-- Task data follows --
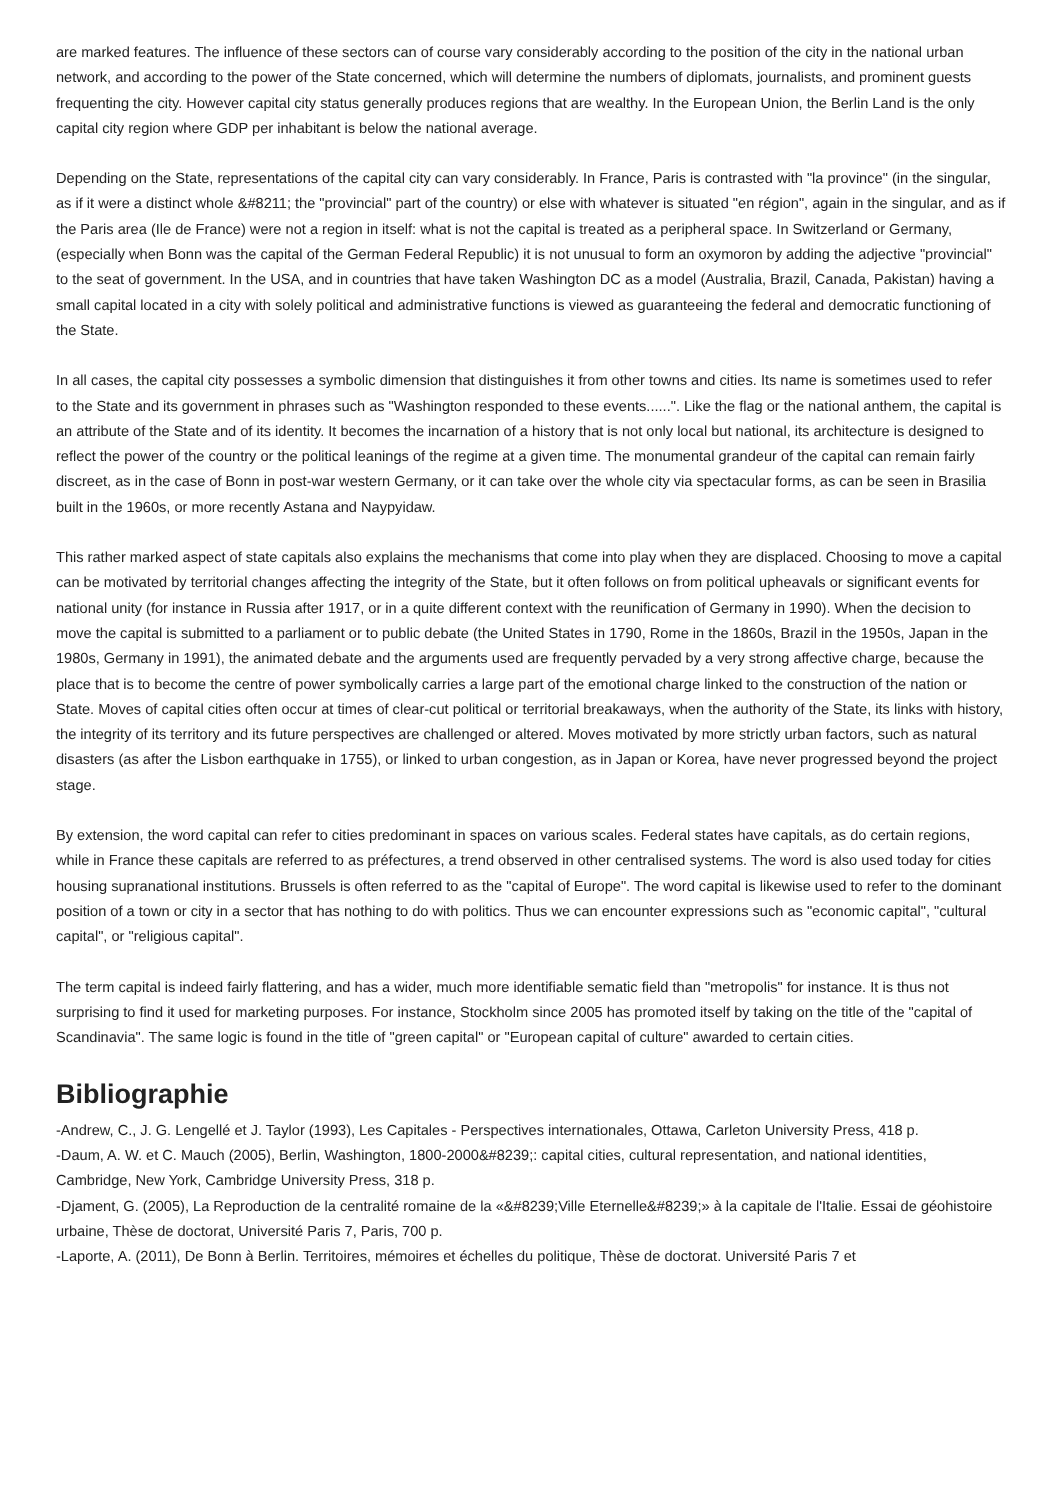are marked features. The influence of these sectors can of course vary considerably according to the position of the city in the national urban network, and according to the power of the State concerned, which will determine the numbers of diplomats, journalists, and prominent guests frequenting the city. However capital city status generally produces regions that are wealthy. In the European Union, the Berlin Land is the only capital city region where GDP per inhabitant is below the national average.
Depending on the State, representations of the capital city can vary considerably. In France, Paris is contrasted with "la province" (in the singular, as if it were a distinct whole &#8211; the "provincial" part of the country) or else with whatever is situated "en région", again in the singular, and as if the Paris area (Ile de France) were not a region in itself: what is not the capital is treated as a peripheral space. In Switzerland or Germany, (especially when Bonn was the capital of the German Federal Republic) it is not unusual to form an oxymoron by adding the adjective "provincial" to the seat of government. In the USA, and in countries that have taken Washington DC as a model (Australia, Brazil, Canada, Pakistan) having a small capital located in a city with solely political and administrative functions is viewed as guaranteeing the federal and democratic functioning of the State.
In all cases, the capital city possesses a symbolic dimension that distinguishes it from other towns and cities. Its name is sometimes used to refer to the State and its government in phrases such as "Washington responded to these events......". Like the flag or the national anthem, the capital is an attribute of the State and of its identity. It becomes the incarnation of a history that is not only local but national, its architecture is designed to reflect the power of the country or the political leanings of the regime at a given time. The monumental grandeur of the capital can remain fairly discreet, as in the case of Bonn in post-war western Germany, or it can take over the whole city via spectacular forms, as can be seen in Brasilia built in the 1960s, or more recently Astana and Naypyidaw.
This rather marked aspect of state capitals also explains the mechanisms that come into play when they are displaced. Choosing to move a capital can be motivated by territorial changes affecting the integrity of the State, but it often follows on from political upheavals or significant events for national unity (for instance in Russia after 1917, or in a quite different context with the reunification of Germany in 1990). When the decision to move the capital is submitted to a parliament or to public debate (the United States in 1790, Rome in the 1860s, Brazil in the 1950s, Japan in the 1980s, Germany in 1991), the animated debate and the arguments used are frequently pervaded by a very strong affective charge, because the place that is to become the centre of power symbolically carries a large part of the emotional charge linked to the construction of the nation or State. Moves of capital cities often occur at times of clear-cut political or territorial breakaways, when the authority of the State, its links with history, the integrity of its territory and its future perspectives are challenged or altered. Moves motivated by more strictly urban factors, such as natural disasters (as after the Lisbon earthquake in 1755), or linked to urban congestion, as in Japan or Korea, have never progressed beyond the project stage.
By extension, the word capital can refer to cities predominant in spaces on various scales. Federal states have capitals, as do certain regions, while in France these capitals are referred to as préfectures, a trend observed in other centralised systems. The word is also used today for cities housing supranational institutions. Brussels is often referred to as the "capital of Europe". The word capital is likewise used to refer to the dominant position of a town or city in a sector that has nothing to do with politics. Thus we can encounter expressions such as "economic capital", "cultural capital", or "religious capital".
The term capital is indeed fairly flattering, and has a wider, much more identifiable sematic field than "metropolis" for instance. It is thus not surprising to find it used for marketing purposes. For instance, Stockholm since 2005 has promoted itself by taking on the title of the "capital of Scandinavia". The same logic is found in the title of "green capital" or "European capital of culture" awarded to certain cities.
Bibliographie
-Andrew, C., J. G. Lengellé et J. Taylor (1993), Les Capitales - Perspectives internationales, Ottawa, Carleton University Press, 418 p.
-Daum, A. W. et C. Mauch (2005), Berlin, Washington, 1800-2000&#8239;: capital cities, cultural representation, and national identities, Cambridge, New York, Cambridge University Press, 318 p.
-Djament, G. (2005), La Reproduction de la centralité romaine de la «&#8239;Ville Eternelle&#8239;» à la capitale de l'Italie. Essai de géohistoire urbaine, Thèse de doctorat, Université Paris 7, Paris, 700 p.
-Laporte, A. (2011), De Bonn à Berlin. Territoires, mémoires et échelles du politique, Thèse de doctorat. Université Paris 7 et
-- Task data concluded --
Exercise prompt :: Copy each line of the records above without change, but do not include any picture.

Exercise answer ::
are marked features. The influence of these sectors can of course vary considerably according to the position of the city in the national urban network, and according to the power of the State concerned, which will determine the numbers of diplomats, journalists, and prominent guests frequenting the city. However capital city status generally produces regions that are wealthy. In the European Union, the Berlin Land is the only capital city region where GDP per inhabitant is below the national average.
Depending on the State, representations of the capital city can vary considerably. In France, Paris is contrasted with "la province" (in the singular, as if it were a distinct whole &#8211; the "provincial" part of the country) or else with whatever is situated "en région", again in the singular, and as if the Paris area (Ile de France) were not a region in itself: what is not the capital is treated as a peripheral space. In Switzerland or Germany, (especially when Bonn was the capital of the German Federal Republic) it is not unusual to form an oxymoron by adding the adjective "provincial" to the seat of government. In the USA, and in countries that have taken Washington DC as a model (Australia, Brazil, Canada, Pakistan) having a small capital located in a city with solely political and administrative functions is viewed as guaranteeing the federal and democratic functioning of the State.
In all cases, the capital city possesses a symbolic dimension that distinguishes it from other towns and cities. Its name is sometimes used to refer to the State and its government in phrases such as "Washington responded to these events......". Like the flag or the national anthem, the capital is an attribute of the State and of its identity. It becomes the incarnation of a history that is not only local but national, its architecture is designed to reflect the power of the country or the political leanings of the regime at a given time. The monumental grandeur of the capital can remain fairly discreet, as in the case of Bonn in post-war western Germany, or it can take over the whole city via spectacular forms, as can be seen in Brasilia built in the 1960s, or more recently Astana and Naypyidaw.
This rather marked aspect of state capitals also explains the mechanisms that come into play when they are displaced. Choosing to move a capital can be motivated by territorial changes affecting the integrity of the State, but it often follows on from political upheavals or significant events for national unity (for instance in Russia after 1917, or in a quite different context with the reunification of Germany in 1990). When the decision to move the capital is submitted to a parliament or to public debate (the United States in 1790, Rome in the 1860s, Brazil in the 1950s, Japan in the 1980s, Germany in 1991), the animated debate and the arguments used are frequently pervaded by a very strong affective charge, because the place that is to become the centre of power symbolically carries a large part of the emotional charge linked to the construction of the nation or State. Moves of capital cities often occur at times of clear-cut political or territorial breakaways, when the authority of the State, its links with history, the integrity of its territory and its future perspectives are challenged or altered. Moves motivated by more strictly urban factors, such as natural disasters (as after the Lisbon earthquake in 1755), or linked to urban congestion, as in Japan or Korea, have never progressed beyond the project stage.
By extension, the word capital can refer to cities predominant in spaces on various scales. Federal states have capitals, as do certain regions, while in France these capitals are referred to as préfectures, a trend observed in other centralised systems. The word is also used today for cities housing supranational institutions. Brussels is often referred to as the "capital of Europe". The word capital is likewise used to refer to the dominant position of a town or city in a sector that has nothing to do with politics. Thus we can encounter expressions such as "economic capital", "cultural capital", or "religious capital".
The term capital is indeed fairly flattering, and has a wider, much more identifiable sematic field than "metropolis" for instance. It is thus not surprising to find it used for marketing purposes. For instance, Stockholm since 2005 has promoted itself by taking on the title of the "capital of Scandinavia". The same logic is found in the title of "green capital" or "European capital of culture" awarded to certain cities.
Bibliographie
-Andrew, C., J. G. Lengellé et J. Taylor (1993), Les Capitales - Perspectives internationales, Ottawa, Carleton University Press, 418 p.
-Daum, A. W. et C. Mauch (2005), Berlin, Washington, 1800-2000&#8239;: capital cities, cultural representation, and national identities, Cambridge, New York, Cambridge University Press, 318 p.
-Djament, G. (2005), La Reproduction de la centralité romaine de la «&#8239;Ville Eternelle&#8239;» à la capitale de l'Italie. Essai de géohistoire urbaine, Thèse de doctorat, Université Paris 7, Paris, 700 p.
-Laporte, A. (2011), De Bonn à Berlin. Territoires, mémoires et échelles du politique, Thèse de doctorat. Université Paris 7 et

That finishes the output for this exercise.